We do. Swiss naturalization is famously difficult.

But EU citizens can basically live forever in CH even though technically they don’t have permanent residency.

kgwgk 3 hours ago | parent | next [-]

There are 40k naturalisations each year (a similar number relative to population as in the US). Around 13% of the Swiss citizens have acquired the nationality via naturalisation (8% in the US).

FabCH 2 hours ago | parent [-]

How many of those were born in CH?

How many people born in CH never become Swiss? Because for the US, that number is ~0%.

And before you say: "well the US have different rules", well, ok, but then don't compare us to the US on the other number either, compare us to other EU countries with similar types of rules but different implementations.

CH has stricter naturalization laws than many EU countries and CH has mandatory military service which discourages many males from naturalizing, even those born in the country.

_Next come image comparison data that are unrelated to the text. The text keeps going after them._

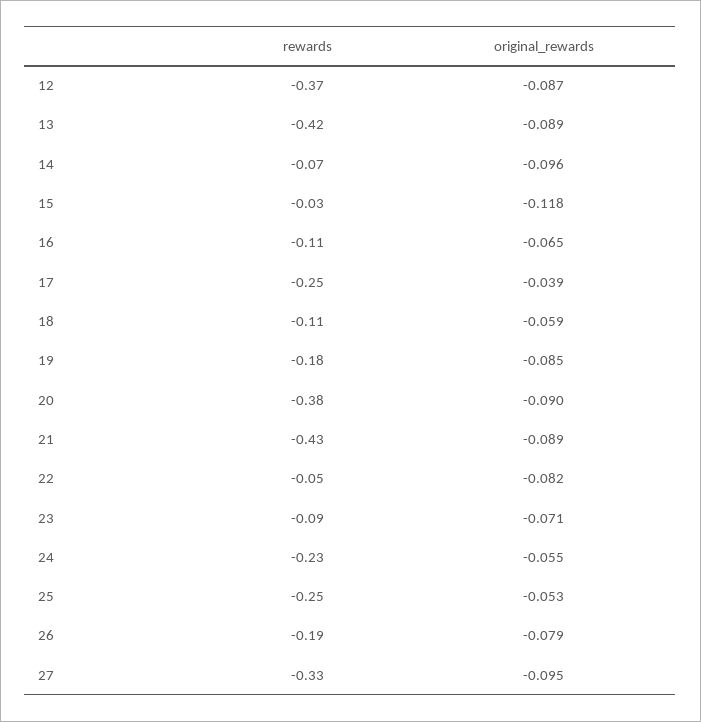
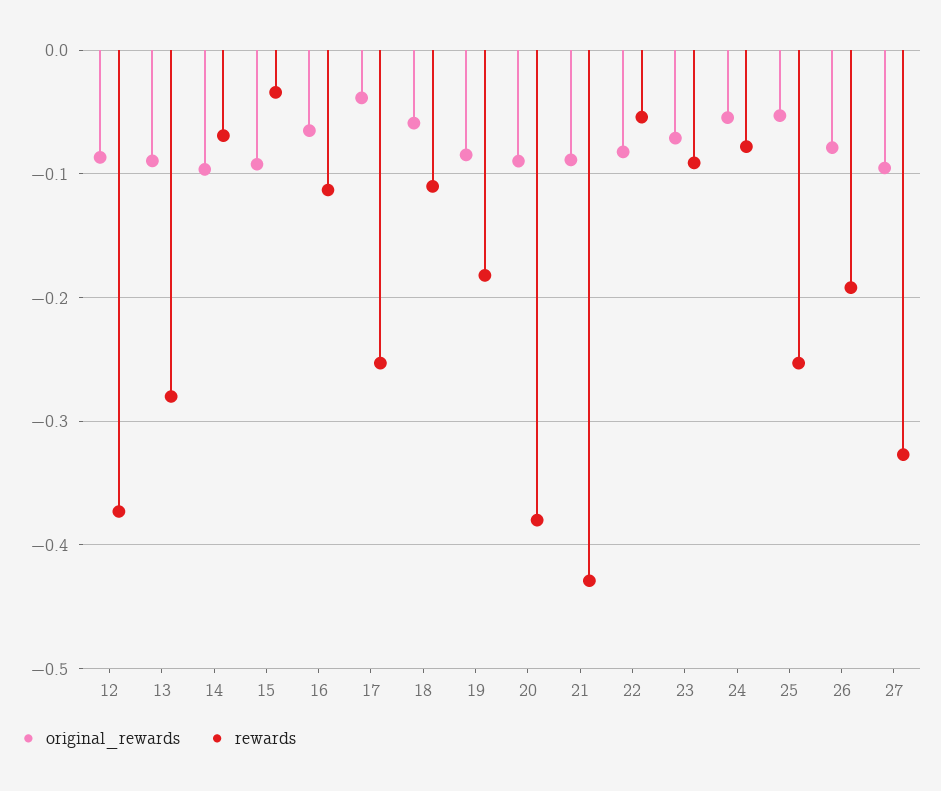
  {
    "rewards": {
      "12": -0.37,
-     "13": -0.42,
+     "13": -0.28,
      "14": -0.07,
      "15": -0.03,
      "16": -0.11,
      "17": -0.25,
      "18": -0.11,
      "19": -0.18,
      "20": -0.38,
      "21": -0.43,
      "22": -0.05,
      "23": -0.09,
-     "24": -0.23,
+     "24": -0.08,
      "25": -0.25,
      "26": -0.19,
      "27": -0.33
    },
    "original_rewards": {
      "12": -0.087,
      "13": -0.089,
      "14": -0.096,
-     "15": -0.118,
+     "15": -0.09,
      "16": -0.065,
      "17": -0.039,
      "18": -0.059,
      "19": -0.085,
      "20": -0.09,
      "21": -0.089,
      "22": -0.082,
      "23": -0.071,
      "24": -0.055,
      "25": -0.053,
      "26": -0.079,
      "27": -0.095
    }
  }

kgwgk 2 hours ago | parent [-]

> How many of those were born in CH?

About one third. That would bring the fraction of naturalised foreign-born citizens in line with the US (which is also a kind-of-hard place to get citizenship, that's true).

> CH has mandatory military service which discourages many males from naturalizing

That doesn't make it difficult, it makes it undesirable and suggests that many people could get it but choose not to.

Gud 2 hours ago | parent | prev [-]

Big difference between permanent residency and naturalisation.